Technology is the driving force behind the newest test of community colleges' agility. Technological advances make it possible for people to live longer. As the overall population increases, community college enrollment is expected to grow, and the colleges will likely confer more associate degrees. (PDF, 11.9 KB) Technological innovations in the workplace are expected to continue to fuel enrollment by people seeking training or skills upgrades. Demographers predict that the maturation of the post-World War II baby boomers' children will send a new influx of traditional college-age students to community colleges in the next decade.
Distance learning technologies may increase community colleges' capacity without massive new building projects. Technology also may help accommodate enrollment growth, but it is not the total solution. Technology is expensive. A bad choice in software or hardware means a college is left behind. As a college waits for the technology to stabilize, it risks losing students to other higher education providers.
During the few years of its widespread use, the Internet has intensified competition in higher education by erasing the geographic boundaries that historically defined public community colleges' domains. Electronic delivery of courses has also generated faculty compensation issues and questions about intellectual property rights.
Technology increases the potential for people who live in remote areas to advance their education, but it also carries the risk of cutting out the low-income populations community colleges serve, because accessing the Internet requires a personal computer of fairly recent vintage. Owning a computer is beyond the means of many community college students.
Because of technological advances in communication and transportation, foreign trade is growing. Consequently, more businesses are looking for people with an understanding of international issues. Many community colleges offer international programs. While such programs are not available at every college, pressure is increasing for community colleges to foster an awareness of foreign cultures and the interconnected nature of the world economy.

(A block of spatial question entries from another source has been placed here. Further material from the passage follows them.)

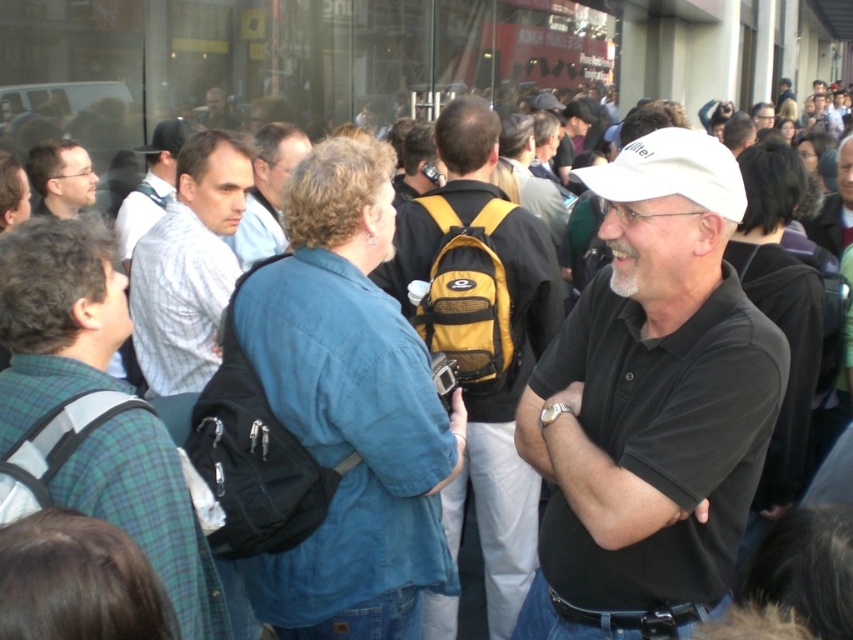
Which of these two, white striped shirt at center or matte black backpack at center, stands taller?

With more height is white striped shirt at center.

Who is more forward, (213,224) or (236,125)?

Point (213,224) is more forward.

Is point (154, 228) positioned in front of point (224, 97)?

Yes.

I want to click on white striped shirt at center, so click(189, 264).

Between plaid fabric shirt at left and matte black backpack at center, which one appears on the right side from the viewer's perspective?

plaid fabric shirt at left is more to the right.

Between plaid fabric shirt at left and matte black backpack at center, which one has less height?

matte black backpack at center is shorter.

Which is in front, point (65, 474) or point (231, 124)?

Point (65, 474) is more forward.

Find the location of a particular element. The width and height of the screenshot is (853, 640). plaid fabric shirt at left is located at coordinates (56, 316).

Based on the photo, is yellow backpack at center positioned at the back of light blue shirt at center?

No, it is not.

Identify the location of yellow backpack at center. (508, 422).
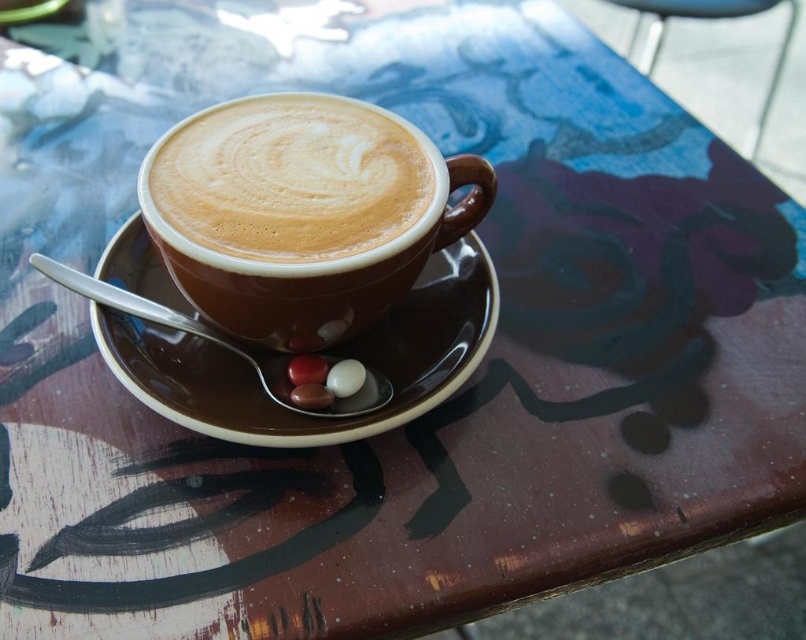
Question: Which point is farther from the camera taking this photo?

Choices:
 (A) (218, 422)
 (B) (285, 161)

Answer: (B)

Question: Does cappuccino foam at center appear on the left side of brown ceramic saucer at center?

Choices:
 (A) no
 (B) yes

Answer: (B)

Question: Does cappuccino foam at center have a greater width compared to brown ceramic saucer at center?

Choices:
 (A) yes
 (B) no

Answer: (B)

Question: Does cappuccino foam at center have a smaller size compared to brown ceramic saucer at center?

Choices:
 (A) no
 (B) yes

Answer: (B)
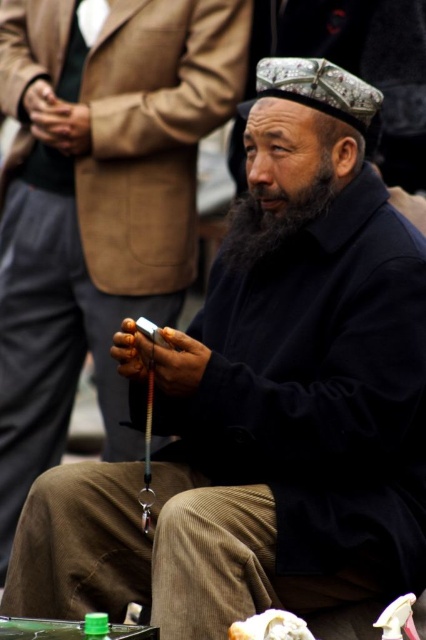
You are a photographer taking a portrait of the man with the black fuzzy beard at center and the white fluffy bread at lower center. Which object is positioned higher in the frame?

The black fuzzy beard at center is positioned higher than the white fluffy bread at lower center.

Consider the image. You are a photographer standing at the edge of the scene. You need to take a closeup photo of the black fuzzy beard at center and the white fluffy bread at lower center. Can you capture both in one shot without moving your camera? Please explain based on their distance.

The distance between the black fuzzy beard at center and the white fluffy bread at lower center is 6.88 meters. Since the photographer is at the edge of the scene, capturing both in one shot without moving the camera would require a wide enough lens to cover 6.88 meters between them. However, typical closeup photography uses a narrow field of view, making it unlikely without moving the camera or using specialized equipment.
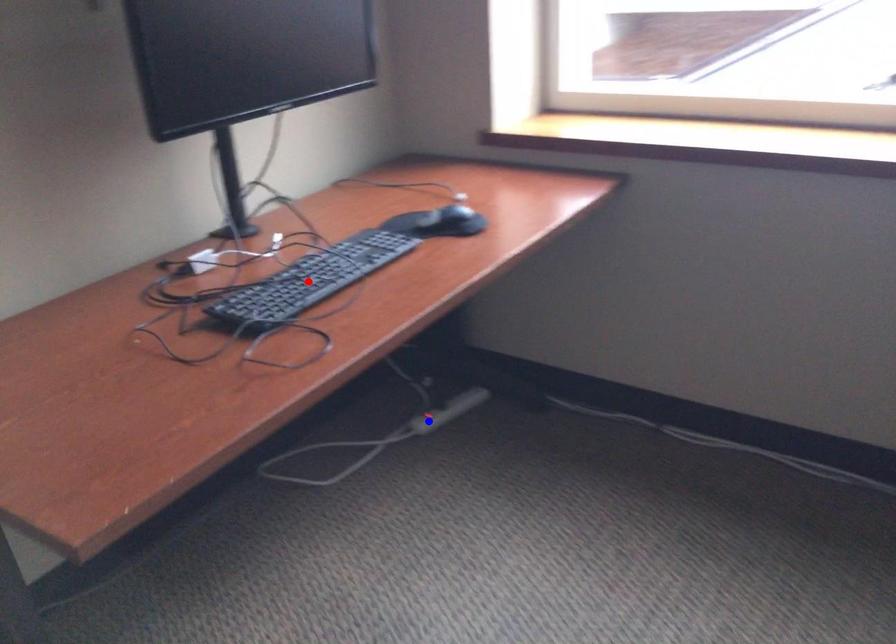
Question: Two points are marked on the image. Which point is closer to the camera?

Choices:
 (A) Blue point is closer.
 (B) Red point is closer.

Answer: (B)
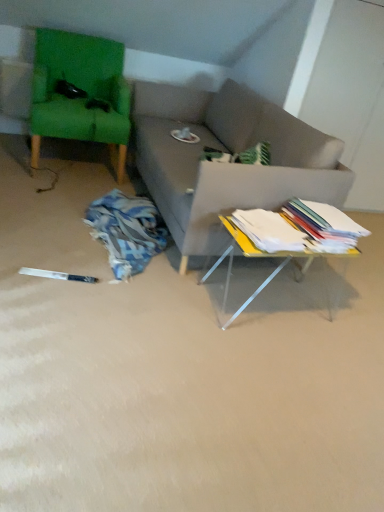
Question: From a real-world perspective, is white paper stack at right, the 2th book when ordered from left to right, above or below green fabric swivel chair at upper left?

Choices:
 (A) below
 (B) above

Answer: (B)

Question: From the image's perspective, is white paper stack at right, the 2th book when ordered from left to right, located above or below green fabric swivel chair at upper left?

Choices:
 (A) below
 (B) above

Answer: (A)

Question: Which object is the farthest from the white paper stack at right, positioned as the 1th book in right-to-left order?

Choices:
 (A) white paper stack at center, arranged as the first book when viewed from the left
 (B) yellow acrylic table at lower right
 (C) green fabric swivel chair at upper left

Answer: (C)

Question: Based on their relative distances, which object is nearer to the white paper stack at right, positioned as the 1th book in right-to-left order?

Choices:
 (A) green fabric swivel chair at upper left
 (B) yellow acrylic table at lower right
 (C) white paper stack at center, which is counted as the second book, starting from the right

Answer: (C)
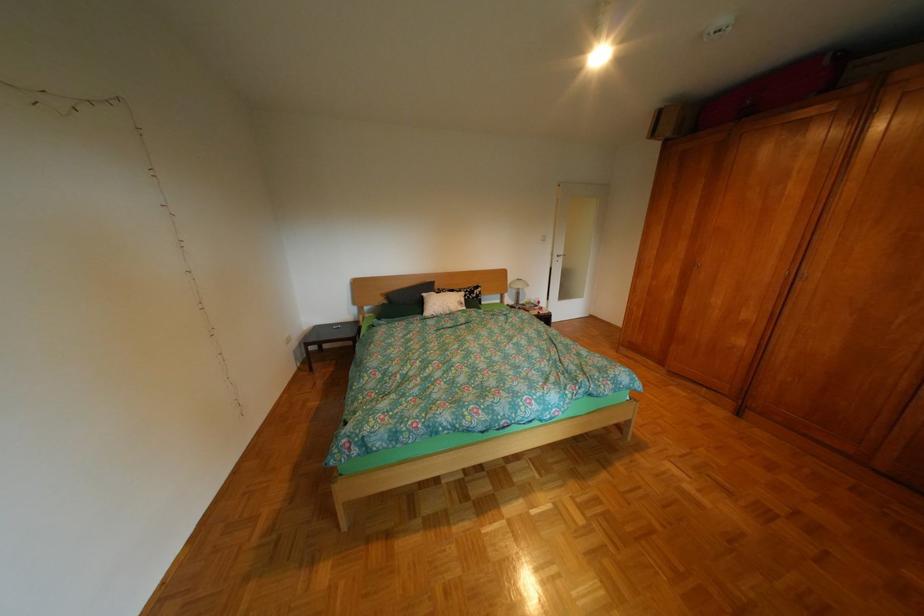
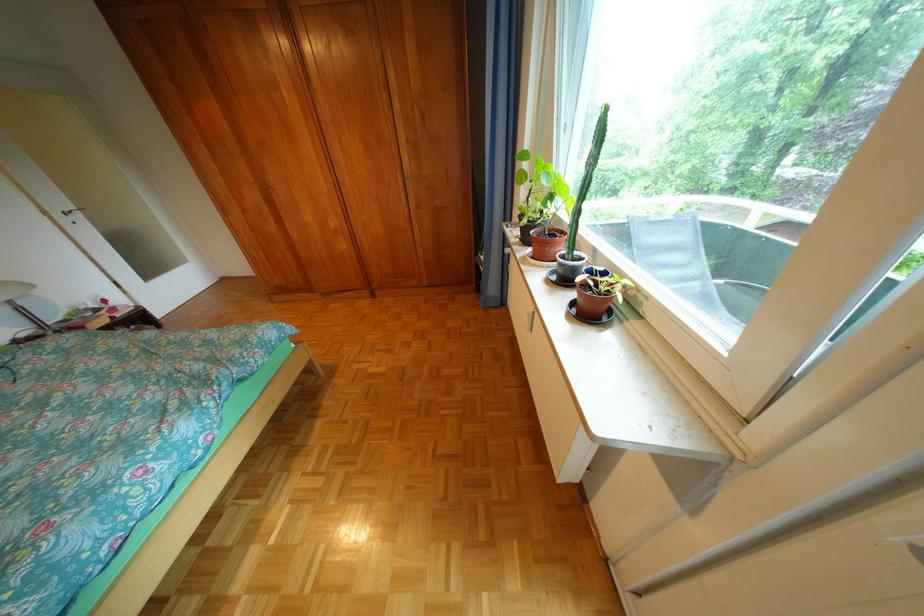
The point at (569, 257) is marked in the first image. Where is the corresponding point in the second image?

(73, 216)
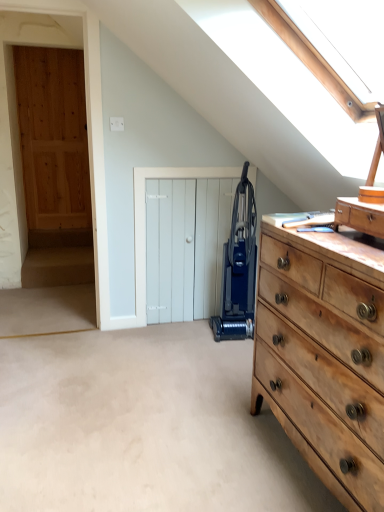
Question: Are natural wood dresser at right and blue plastic vacuum cleaner at center located far from each other?

Choices:
 (A) yes
 (B) no

Answer: (A)

Question: Can you confirm if natural wood dresser at right is thinner than blue plastic vacuum cleaner at center?

Choices:
 (A) no
 (B) yes

Answer: (A)

Question: Does natural wood dresser at right have a greater height compared to blue plastic vacuum cleaner at center?

Choices:
 (A) no
 (B) yes

Answer: (A)

Question: Is natural wood dresser at right further to camera compared to blue plastic vacuum cleaner at center?

Choices:
 (A) yes
 (B) no

Answer: (B)

Question: Would you say natural wood dresser at right contains blue plastic vacuum cleaner at center?

Choices:
 (A) no
 (B) yes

Constraints on public funds show no signs of abating, as more legislatures predicate budget increases upon performance of specific goals. Competition is pushing community colleges to consider students as customers whose instruction and services should be delivered at the time, location, and pace of the students' choosing. In turn, emphasis on student learning is growing as employers and society expects students to demonstrate competence in what they have been taught.
The flexibility of community colleges will be tested in the future as never before. Time will tell whether the pressures upon community colleges transform them in fundamental ways or elicit minor adjustments. Community colleges' history of ingenuity and resiliency makes them strong contenders for the 21st century.
Based on material from National Profile of Community Colleges: Trends & Statistics, Phillippe & Patton, 2000.